Jakarta (ANTARA) – Peneliti dari lembaga survei Populi Center Jefri Ardiansyah menyebut dalam hasil surveinya, nama Gubernur DKI Jakarta Anies Baswedan mempengaruhi pilihan masyarakat dalam survei kebijakan penganggulangan banjir.

Namun nyatanya, jika diberikan opsi kebijakan antara normalisasi dan naturalisasi, masyarakat lebih memilih kebijakan normalisasi ala mantan Gubernur DKI Jakarta Basuki Tjahaja Purnama (Ahok).

“Ada indikasi bahwa apapun program yang diluncurkan, asalkan ada nama Anies maka akan dinilai baik. Ini kan contoh buruk dalam kebijakan publik, bahwa memang ada persoalan populisme yang membuat persoalan saat ini tidak efektif,” ujar Jefri di Jakarta, Rabu.

Hal itu terpapar dalam survei metode eksperimental yang dilakukan September hingga Oktober 2019 dengan total responden 300 orang. Responden ditanyakan program apa yang tepat untuk tangani banjir di Jakarta, apakah melalui normalisasi Ahok atau naturalisasi program Anies.

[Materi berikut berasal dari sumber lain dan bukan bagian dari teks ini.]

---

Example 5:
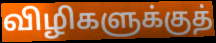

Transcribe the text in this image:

விழிகளுக்குத்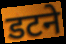
डटने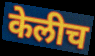
केलीच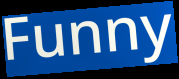
Funny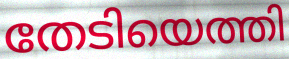
തേടിയെത്തിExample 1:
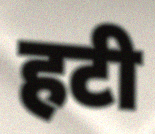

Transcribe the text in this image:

हटी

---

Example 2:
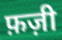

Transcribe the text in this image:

फ़ज़ी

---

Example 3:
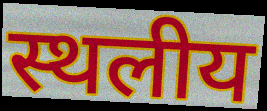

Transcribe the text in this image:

स्थलीय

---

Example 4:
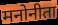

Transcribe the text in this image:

मनोनीता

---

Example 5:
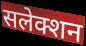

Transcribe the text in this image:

सलेक्शन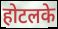
होटलके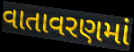
વાતાવરણમાં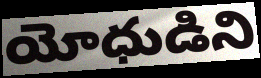
యోధుడిని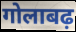
गोलाबढ़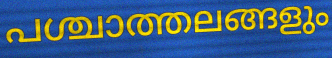
പശ്ചാത്തലങ്ങളും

Data survei Populi Center tetang kebijakan penanggulangan banjir. (ANTARA/HO- Populi Center)

Hasilnya, sebanyak 52 persen responden kebijakan naturalisasi era Anies lebih baik ketimbang normalisasi era Ahok yang hanya dipilih 37 persen.

Baca juga: Pengamat: Banjir awal tahun Jakarta akibat curah hujan tinggi

Baca juga: Klaim asuransi banjir di Jabodetabek capai Rp1,14 triliun

Baca juga: Ditlantas Polda Metro: 35 titik jalan di Jakarta rusak akibat banjir

Namun, saat responden diberikan pertanyaan kontrol atau penjelasan konsep normalisasi dan naturalisasi tanpa mencantumkan nama Ahok dan Anies, responden justru lebih banyak yang menganggap penjelasan dari konsep normalisasi lebih baik ketimbang naturalisasi.

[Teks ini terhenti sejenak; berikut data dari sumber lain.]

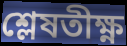
শ্লেষতীক্ষ্ণ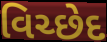
વિચ્છેદ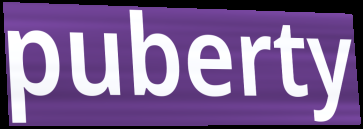
pubertyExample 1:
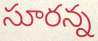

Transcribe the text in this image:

సూరన్న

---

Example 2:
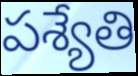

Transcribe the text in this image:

పశ్యేతి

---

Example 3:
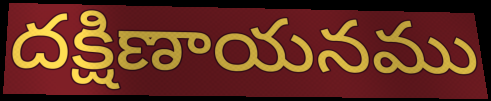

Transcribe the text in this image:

దక్షిణాయనము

Perbandingan pemilih normalisasi Ahok sebanyak 50,7 persen, jika berbanding naturalisasi Anies sebanyak 35,7 persen. Sisanya tidak menjawab.

Adapun pertanyaan dari penjelasan konsep normalisasi yang diberikan kepada responden yakni “Melakukan pelebaran sungai dan betonisasi dengan penggusuran lebih rendah”.

Sedangkan pertanyaan dari penjelasan konsep naturalisasi yakni “Melakukan pelebaran sungai dan penanaman pohon dengan resiko penggusuran lebih tinggi.”

“Kita gunakan itu karena ada indikasi kelekatan nama gubernur mempengaruhi sikap mereka, sehingga di kuesionernya kita lekatkan nama Anies,” ujar dia.

“Ketika ada nama Anies, orang akan pilih program Anies, tapi ketika nama gubernur dihilangkan dengan esensi pertanyaan yang sama ternyata masyarakat lebih memilih program normalisasi Ahok karena praktis jumlah lahan yang digusur lebih sedikit dan tidak mengancam masyarakat yang tinggal di sekitar sungai,” ujar dia melanjutkan.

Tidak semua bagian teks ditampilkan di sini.